Pamiętajcie. Bezwzględnie należy uwiecznić na filmie twarz kierowcy. Inaczej wyprze się, że pożyczył komuś samochód i nie pamięta komu. Wiem to z autopsji.
W takich przypadkach dzwonimy od razu na policje. Na nr 112 - jesli nie wiemy gdzie jestesmy. WCPR i operator 112 od razu bedzie znal nasze polozenie i polaczy z policja.
Jak wiemy gdzie jestesmy krecimy na 997 i podajemy info co i jak. Policja w kilka minut moze nadac komunikaty na cale wojewodztwo...
Wszystko fajnie, Kolego, ale dokładność ustalenia położenia przez WCPR i operatora zależy od typu sieci, z jakiej korzystasz (GSM czy WCDMA 3G), ilości stacji bazowych w okolicy, prędkości, z jaką się poruszasz i jeszcze kilku innych czynników. W ścisłym centrum miasta ustalą to z dokładnością do 50 metrów. Na takim terenie, jak tu, dokładność to około 550 metrów - w kwadracie o powierzchni około 1 km kw.

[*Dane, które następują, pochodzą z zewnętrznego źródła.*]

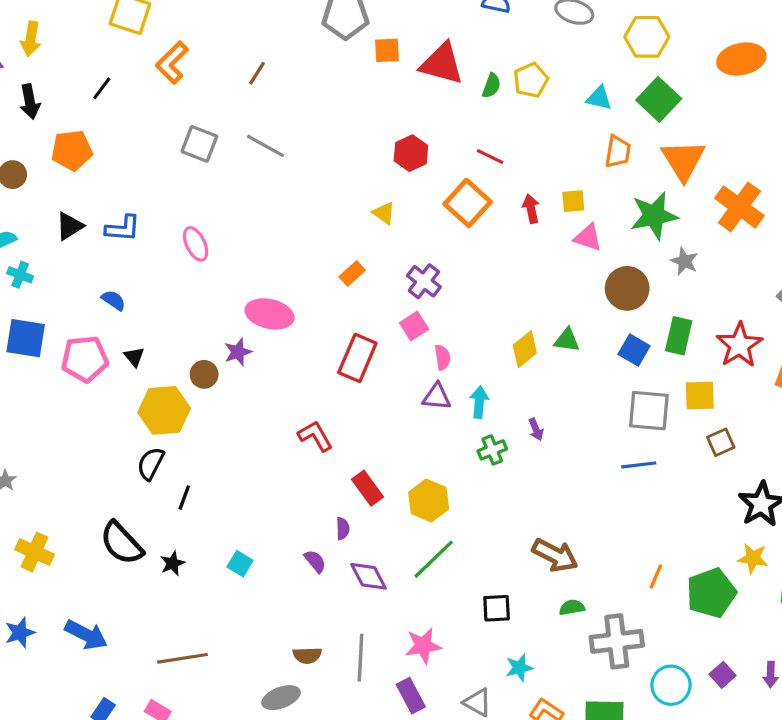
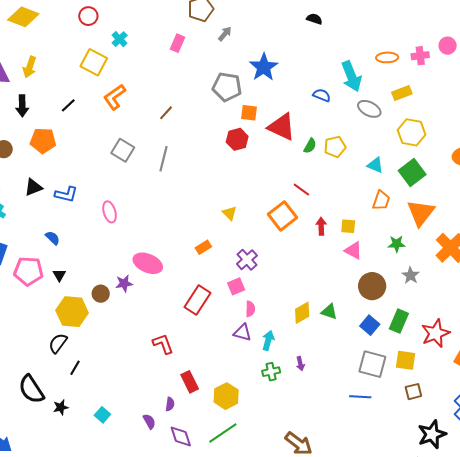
gray line: (265, 146) -> (163, 159), turned 65
red hexagon: (411, 153) -> (237, 139), moved
green star: (654, 216) -> (397, 244), size x0.6

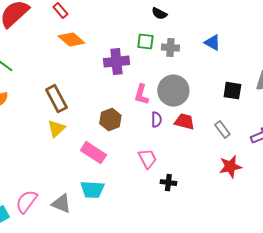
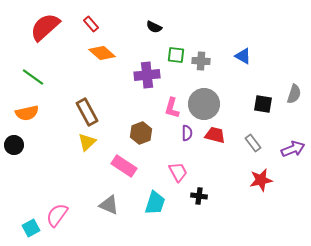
black semicircle: (159, 14) -> (154, 27), moved
cyan trapezoid: (92, 190) -> (155, 203), moved, turned -75
gray triangle: (61, 204) -> (109, 205), moved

Sprawę zgłosiłem już na policje jeśli nic z tym tam nie zrobią to idę z tym materiałem do prokuratury, Ja tego tak nie zostawię, nie mam prawa jazdy ale jak widzę coś takiego na drogach to mnie krew zalewa, z tym trzeba walczyć.
Mam pytanie. Opublikować film czy nie?
Co na to przepisy, ustawy i inne goowna.
Można opublikować twarz i numery rejestracyjne czy nie.
Bo z różnych źródeł wiadomo mi, że można za to bardziej "beknąć" niż nagrany przestępca .
Już Zulu Gula zauważył,że Polska to dziwny kraj
Panie "jedenrabinpowietakdrugipowienie",
ma Pan rację, jak sam Pan zauważył - MĄDRZY ludzie są ludźmi sukcesu i mają czym pojeździć. A na filmie jest jakiś ćwierćmózgi zakompleksiony smark zapewne, który za kasę na 18kę kupił szrota i kozaczy... (nie zdziwiłbym się nawet, gdyby się okazało, że prawa jazdy nie ma). Nie jestem zwolennikiem podpieprzania każdego, kto popełni błąd (bo na pewno każdemu kierowcy zdarzyło się zrobić jakiś dziwny manewr na drodze), ale dla takich ćwierć-inteligentów jak ten z filmu nie powinno być żadnej litości. Kiedyś komuś zrobi krzywdę i zwieje z miejsca zdarzenia...
Też spotkałem takiego buraka. Tylko ja zadzwoniłem na policję jadąc i zgłosiłem, że przede mną "tu i tu" jedzie koleś i wyczynia jakieś dziwne rzeczy. Być może jest pijany. Nie daje się wyprzedzić i zajeżdża, potem hamuje i prowokuje do stłuczki. Podałem markę i nr rej. i jechałem cały czas za nim. Policja się znalazła na drodze i zatrzymała go a ja jako "świadek" pokazałem filmik. Okazało się, że koleś był nawalony jak stodoła i stracił prawko, a moje nagranie pomogło policji podjąć odpowiednie kroki.
Nie chodzi o podpieprzanie "pierwszego napotkanego" tylko o wytępienie takiej właśnie głupoty.
Ewidentnie nadaje się do zgłoszenia na policję!
Ludzie! Jak nie zaczniemy tępić takich buraków to będzie u nas druga Rosja!
Zgłoś to, zastrzeż dane (masz prawo) i gliniarze się już z nim rozliczą!